M&S hospitality head outlines new concepts

Marks & Spencer’s hospitality chief Jason Danciger is part of a real success story for foodservice in multiple retailing, reports Michael Jones


At the CESA, FCSI and BHA annual conference on 15 November in Windsor, UK, one of the standout speakers was Jason Danciger, head of hospitality and counters for British high street royalty Marks & Spencer.

Danciger, a former chef who earned his spurs in the kitchens of the Roux brothers, Roy Ackerman and Justin de Blank, was previously with SFI, Spirit Group and Café Rouge before joining M&S to head up a division of the retailer responsible for 450 in-store bakeries, 45 food hall deli counters, 305 M&S Café’s and 100 M&S Eateries. Each area vital to “defining a symbiant link with retail,” said Danciger.

“M&S is a major player in the hospitality business and is growing its offer with new concepts,” he said. “We’re offering great people, great opportunities. We have over 300 cafes, making us the 4th biggest in the UK by sites (3rd by turnover) and we also have over 100 eateries, making M&S one of the biggest restaurant businesses in the UK, We have 40 eateries in international markets, including one of the top 10 cafes in China (Shanghai). Hospitality is a major part of the M&S business.”

The hospitality division of M&S employs 10,000 staff from an overall work force of 70,000. “We offer M&S/FTSE100 benefits and a 127-year-old company in a typically transient industry,” said Danciger. “We are pushing the boundaries of high street hospitality and growing the business.”

Jason Danciger

Danciger is currently 18 months into its ‘Concept 11’ new store programme to overhaul declining aspects of its business with new style in-store bakeries, food hall deli counters & new format cafes and eateries.

“Our bakeries used to be behind market in terms of sales and volume and we were viewed as clinical, un-inspiring, out of touch and with below average food hall profitability,” said Danciger.

“Now we have food made, baked and prepared in our delis and bakeries being served in our cafes and eateries. We’re recruiting specialist, skilled people as part of pilot store programme and hundreds more with roll out.” Whilst also helping to drive the purchase of other items in the stores, the new look bakeries have ensured that profitability has tripled alongside area record breaking like for like growth.

Similarly the revamped food hall deli counters have helped to enhance the shopping experience for customers, boosting the store’s food credentials. “We’ve had great feedback from customers,” said Danciger, pointing to “a positive halo effect” that he attributes to a renewed focus on driving sales “whilst managing costs.” M&S has planned another five deli hall counters sites by March 2014.

“We want to create theatre in the food hall,” said Danciger, describing how they requested their manufacturer suppliers give them more “va-va-voom” with the equipment they are installing on site.

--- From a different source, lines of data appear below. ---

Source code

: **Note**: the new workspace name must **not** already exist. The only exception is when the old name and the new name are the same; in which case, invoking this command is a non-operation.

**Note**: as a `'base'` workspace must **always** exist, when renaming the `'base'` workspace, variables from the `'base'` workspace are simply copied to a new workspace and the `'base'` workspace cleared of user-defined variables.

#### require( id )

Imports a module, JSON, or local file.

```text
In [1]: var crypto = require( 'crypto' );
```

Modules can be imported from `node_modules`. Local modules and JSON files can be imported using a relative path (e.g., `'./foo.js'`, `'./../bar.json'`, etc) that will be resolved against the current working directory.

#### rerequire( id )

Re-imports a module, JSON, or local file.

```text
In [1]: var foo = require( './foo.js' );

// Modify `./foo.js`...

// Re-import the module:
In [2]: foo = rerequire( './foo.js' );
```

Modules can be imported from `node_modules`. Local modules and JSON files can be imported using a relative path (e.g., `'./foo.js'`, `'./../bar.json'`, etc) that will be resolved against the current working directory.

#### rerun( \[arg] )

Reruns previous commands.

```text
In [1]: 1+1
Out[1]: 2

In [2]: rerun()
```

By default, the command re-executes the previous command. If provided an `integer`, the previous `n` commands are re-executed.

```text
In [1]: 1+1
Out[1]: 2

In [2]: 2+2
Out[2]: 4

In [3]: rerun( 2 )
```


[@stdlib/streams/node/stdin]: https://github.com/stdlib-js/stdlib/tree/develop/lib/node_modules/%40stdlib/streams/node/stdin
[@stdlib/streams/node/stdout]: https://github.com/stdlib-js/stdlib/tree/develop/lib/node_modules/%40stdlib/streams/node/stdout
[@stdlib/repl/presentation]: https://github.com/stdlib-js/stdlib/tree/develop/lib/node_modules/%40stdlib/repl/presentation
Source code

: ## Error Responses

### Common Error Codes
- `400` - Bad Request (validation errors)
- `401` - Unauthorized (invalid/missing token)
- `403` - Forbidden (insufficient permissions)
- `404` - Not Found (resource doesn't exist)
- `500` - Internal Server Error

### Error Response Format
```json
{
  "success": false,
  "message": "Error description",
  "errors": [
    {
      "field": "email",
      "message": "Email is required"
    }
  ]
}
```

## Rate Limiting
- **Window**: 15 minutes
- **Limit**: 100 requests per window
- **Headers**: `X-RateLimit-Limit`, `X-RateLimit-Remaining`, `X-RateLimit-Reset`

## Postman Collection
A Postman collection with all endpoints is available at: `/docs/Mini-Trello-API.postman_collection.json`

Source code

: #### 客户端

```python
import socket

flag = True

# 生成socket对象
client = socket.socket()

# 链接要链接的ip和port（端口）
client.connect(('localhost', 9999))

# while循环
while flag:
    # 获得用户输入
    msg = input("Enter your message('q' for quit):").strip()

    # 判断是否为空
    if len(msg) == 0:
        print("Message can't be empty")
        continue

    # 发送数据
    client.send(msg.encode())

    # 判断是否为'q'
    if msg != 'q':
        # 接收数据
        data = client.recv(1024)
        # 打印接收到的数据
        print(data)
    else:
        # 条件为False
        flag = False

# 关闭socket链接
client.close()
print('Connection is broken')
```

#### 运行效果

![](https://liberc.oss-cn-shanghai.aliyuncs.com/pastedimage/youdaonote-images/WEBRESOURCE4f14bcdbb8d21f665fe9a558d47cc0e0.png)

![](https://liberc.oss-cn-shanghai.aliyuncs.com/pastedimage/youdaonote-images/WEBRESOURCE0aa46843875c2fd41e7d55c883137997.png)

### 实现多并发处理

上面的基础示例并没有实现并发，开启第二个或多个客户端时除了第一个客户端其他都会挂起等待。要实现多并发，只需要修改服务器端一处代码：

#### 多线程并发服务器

Now, Ferrari red pasta machines and imposing meat slicing machines add fun as well as function and form, while rotisserie ovens actually roast chicken in front of chickens, rather than just serving as heat lamps, as in most other supermarkets. “If equipment gives us ‘a story’ and has the right energy credentials, then we’ll pay a higher price for it,” he said.

The new M&S Café’s are helping to drive footfall to the store according to Danciger. “Here we can really look after M&S’s best customers, showcase M&S foods and keep customers shopping longer,” he said. The M&S Cafe is one of the most profitable areas in store and accountable for 2% of total food group margin. The story is very similar for the 100+ M&S Eateries which Danciger described as serving to “drive a younger demographic to stores.”

Danciger also described “significant expansion plans in both franchise & international markets” on the horizon. Current operations include 60 international in-store bakeries, 40 cafés and eateries and 10 franchise/outlet venues while additional cafés & bakeries will open in Saudi, Shanghai, Jersey and two more large cafes in Paris later this year.

“We’ve had five years of solid growth in the grimmest recession. Why? Because we’ve kept driving innovation in that time,” said Danciger. “It’s harder to create your own brand and grow it, rather than just buying another brand, as Tesco did with Giraffe,” he said.

Eighteen months into the new store programme, with numerous awards under their belt, happy and engaged customers and diminishing queuing times, Danciger is still striving to achieve more. “We used to get it wrong, now we now get it right most of time. I’m a perfectionist. I’ll never be satisfied because I want everything to work perfectly. Hospitality and retail is about a better understanding of customer flow. When it’s fully part of our DNA, I’ll be happy. We’re probably two to three years off that,” he said.